Touche à tout, le musicien chaux-de-fonnier assure la résidence au caveau tHBBC durant tout le Cully Jazz Festival. Rencontre.
Vendredi, sur le coup de 17h, Louis Jucker procédait aux derniers réglages avant la première des cinq soirées qui le verront se produire, seul ou accompagné, lors de ce Cully Jazz Festival 2018. Touffe de cheveux en bataille, barbe fournie, pieds nus, le trentenaire peaufinait quelques morceaux sur la scène du tHBBC, entouré de ses potes de Coilguns.
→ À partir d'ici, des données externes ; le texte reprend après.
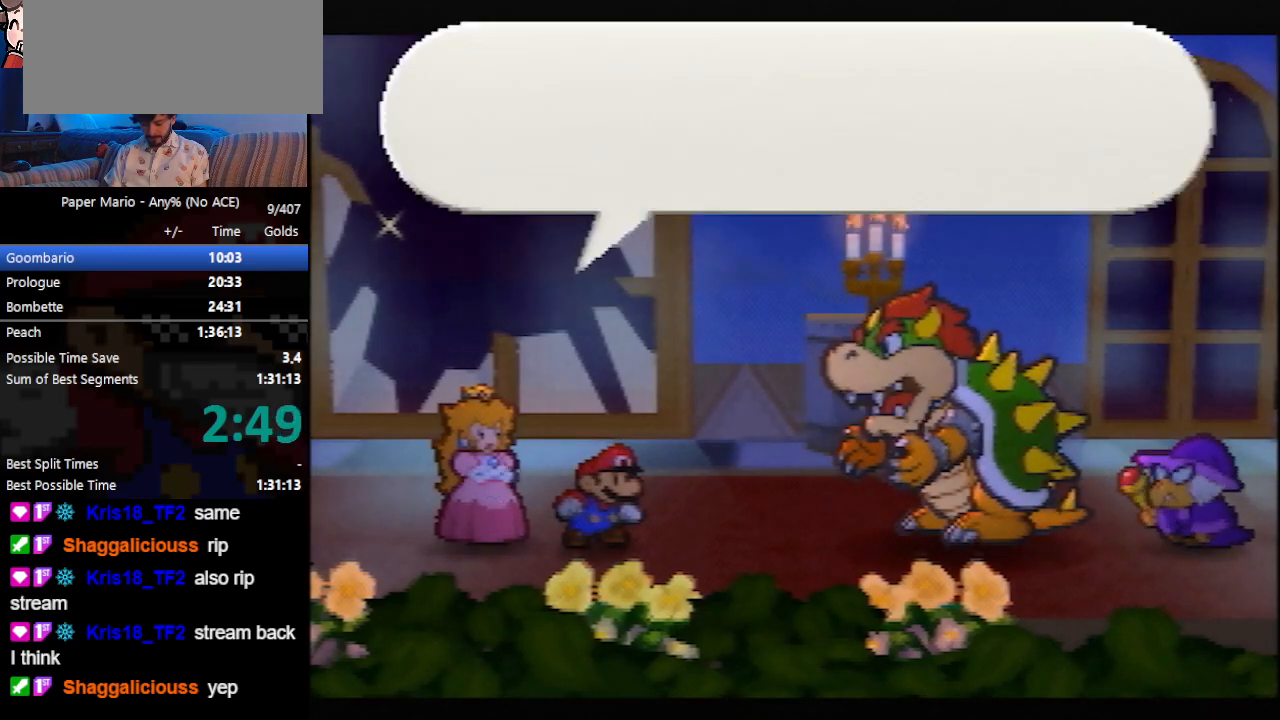
{"buttons": ["B"], "left_stick": "center", "events": []}
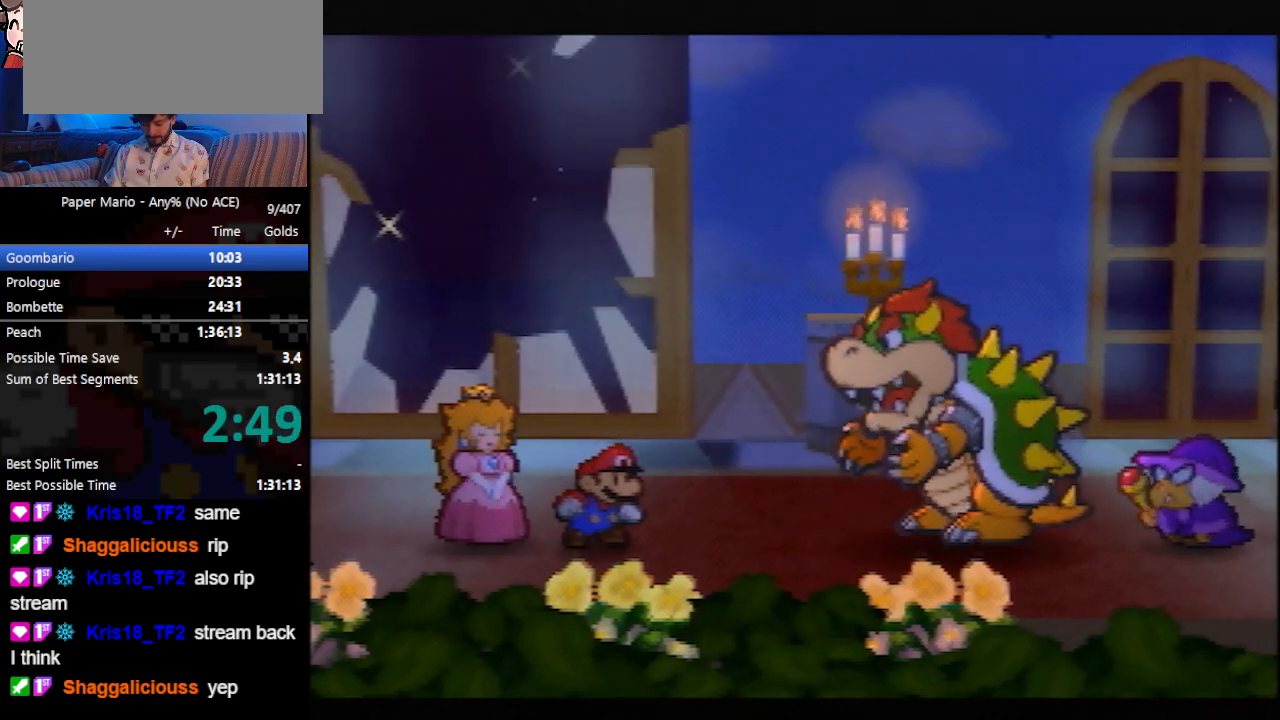
{"buttons": ["B"], "left_stick": "center", "events": []}
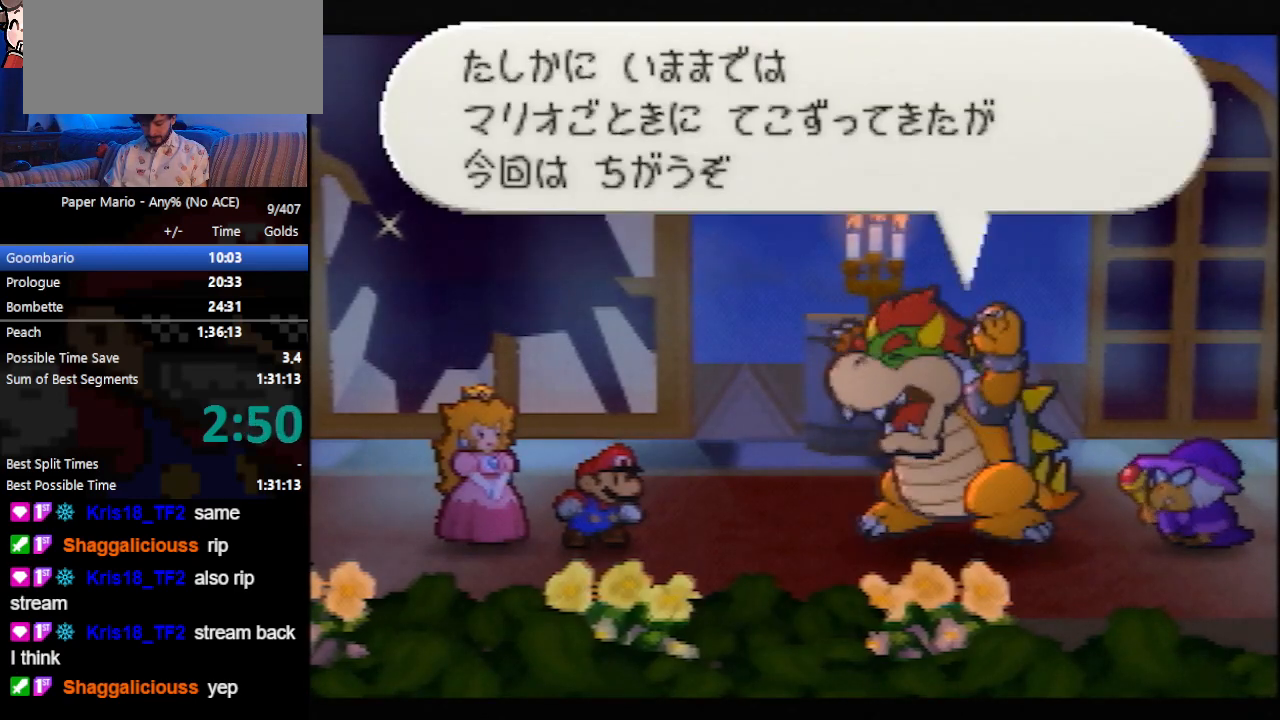
{"buttons": ["B"], "left_stick": "center", "events": []}
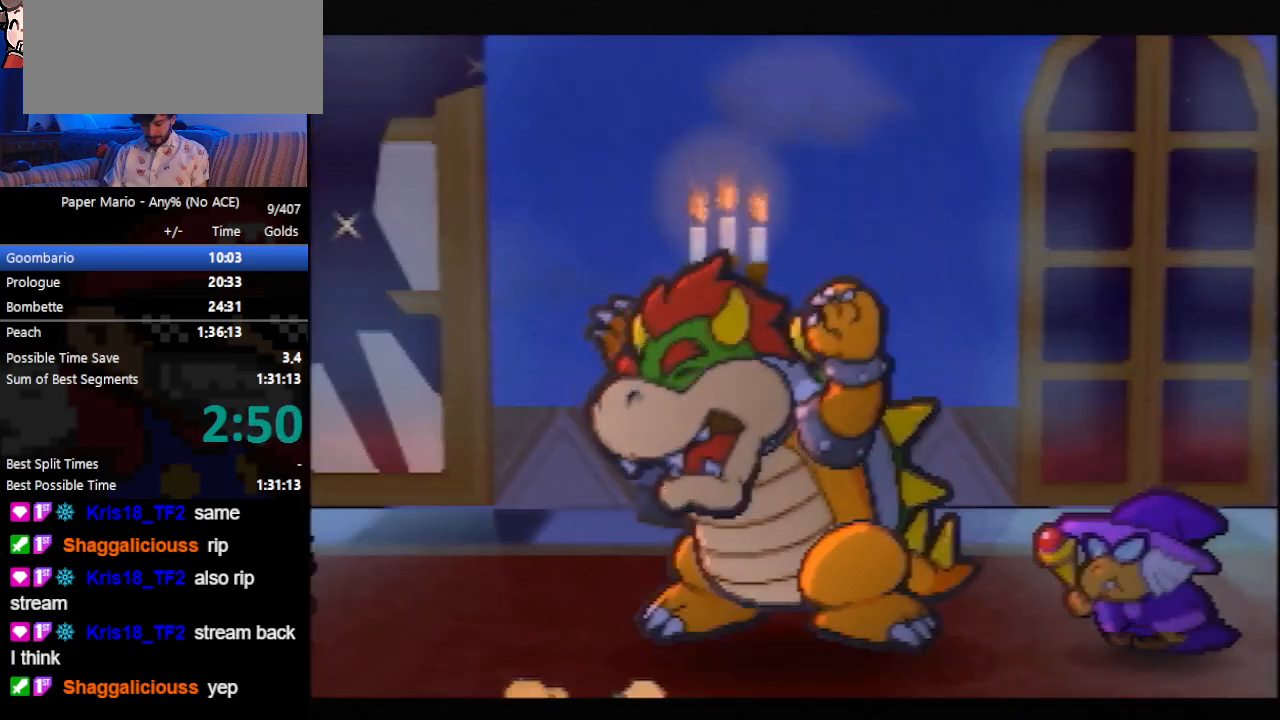
{"buttons": ["B"], "left_stick": "center", "events": []}
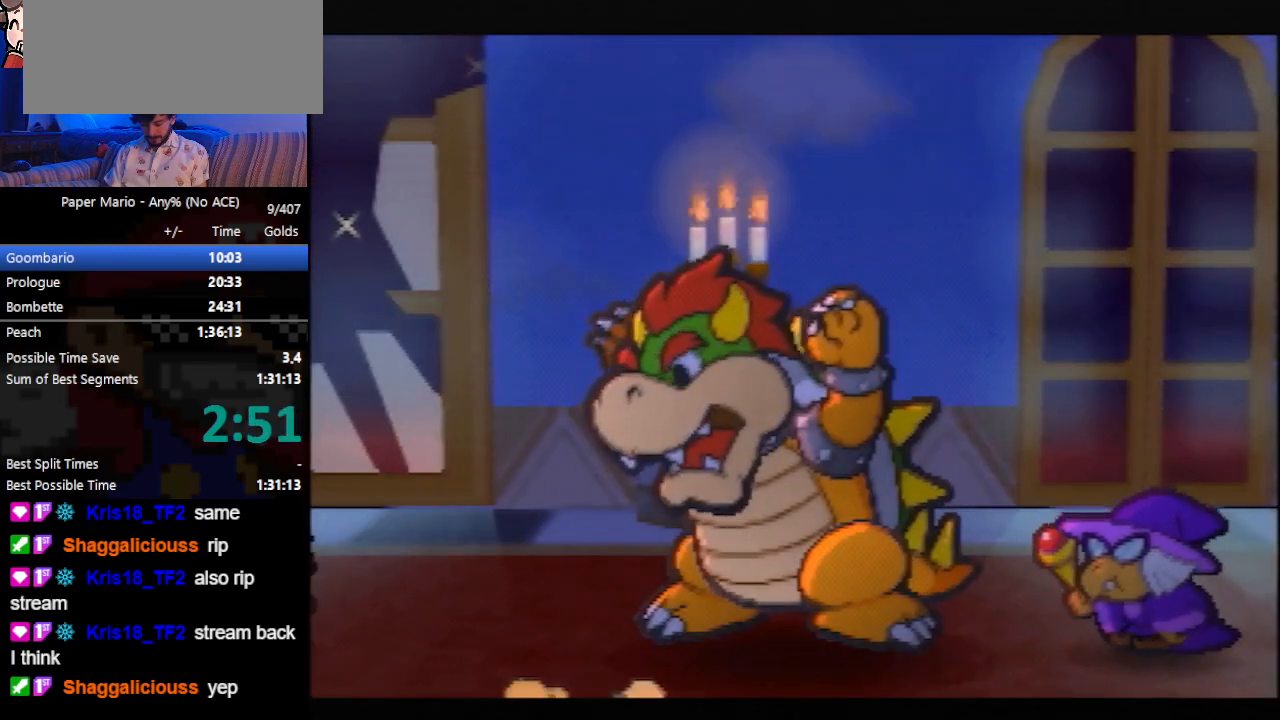
{"buttons": ["B"], "left_stick": "center", "events": []}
Une formation qui ne colle pas forcément à l’image communément véhiculée par le jazz.
En effet, le répertoire du quartet chaux-de-fonnier s’articule entre métal et hardcore punk. Une inspiration puisée directement dans la culture musicale de la cité horlogère: «Ce qui se fait dans cette ville, c’est plus du blues, rock, trash, punk que des trucs très à la mode, explique Louis Jucker. Le Bikini Test est un club très actif à La Chaux-de-Fonds. Au moment de la fondation de ce lieu (ndlr: 1992), les groupes de la ville étaient fans de références du rock alternatif et du punk, comme Sonic Youth ou The Gun Club.» Ceci explique sans doute cela.
Même s’il vit à Lausanne depuis plusieurs années, le musicien considéré par beaucoup comme l’un des plus passionnants de la scène suisse conserve un lien très fort avec sa ville d’origine. «Là-bas, il y a une bonne énergie et pas trop d’argent, constate-t-il. C’est deux choses qui vont bien ensemble.» Et s’il devait vous faire visiter sa Chaux-de-Fonds à lui, Louis Jucker aurait déjà un programme en tête. «On irait faire l’apéro à l’ABC, c’est un centre culturel, qui propose autant de la musique que du cinéma, du théâtre ou de la perfo, décrit-il. C’est un endroit dirigé par des personnes absolument adorables, avec un restaurant qui engage aussi des gens qui mènent des activités artistiques à côté. Ensuite, on poursuivrait dans plein de bars où il y a souvent des concerts, des lieux gérés de manière communautaire. Pas forcément des squats, mais des bars associatifs avec beaucoup de culture qui se fait à prix libre.»
Des aspects chers à la culture punk qui est la sienne. «J’aime bien les réseaux de gens qui font les choses par eux-mêmes, je me sens proche de ça, souligne l’artiste. Et le tHBBC est tout à fait dans cet état d’esprit: c’est une maison familiale avec un caveau où les gens s’investissent bénévolement pour accueillir musiciens et festivaliers. Ça fait beaucoup plus sens que je joue ici plutôt que sur des grosses scènes avec des gens qui paient des billets assez cher.»
Du punk, mais pas seulement. Et heureusement penseront peut-être certaines oreilles. Car lors de ses 15 concerts au Cully Jazz Festival, Louis Jucker fera montre d’une palette musicale vaste et variée, parfois très folk et évidemment jazzy. Et s’il devait choisir entre Britney Spears et Céline Dion? «Je préfère écouter Britney Spears, mais je préférerais faire la carrière de Céline Dion, sourit le Chaux-de-Fonnier. La première n’a pas l’air d’être très heureuse et épanouie, alors que la deuxième donne l’impression de s’emmerder gentiment dans une routine. Mais si c’est ça comme routine, alors ça va.» Ce n’est pas pour autant un objectif pour lui. «Dans 20 ans, je me vois si possible toujours au même endroit, note-t-il. Parce que je n’ai pas particulièrement évolué, mais plutôt grandi, appris plein de trucs et j’ai l’impression de m’épanouir. Mais je n’ai pas l’intention d’aller ailleurs. Ici, au bord du lac, il y a un arbre qui a été planté en 1798. Je suis volontiers cet arbre en 2040.»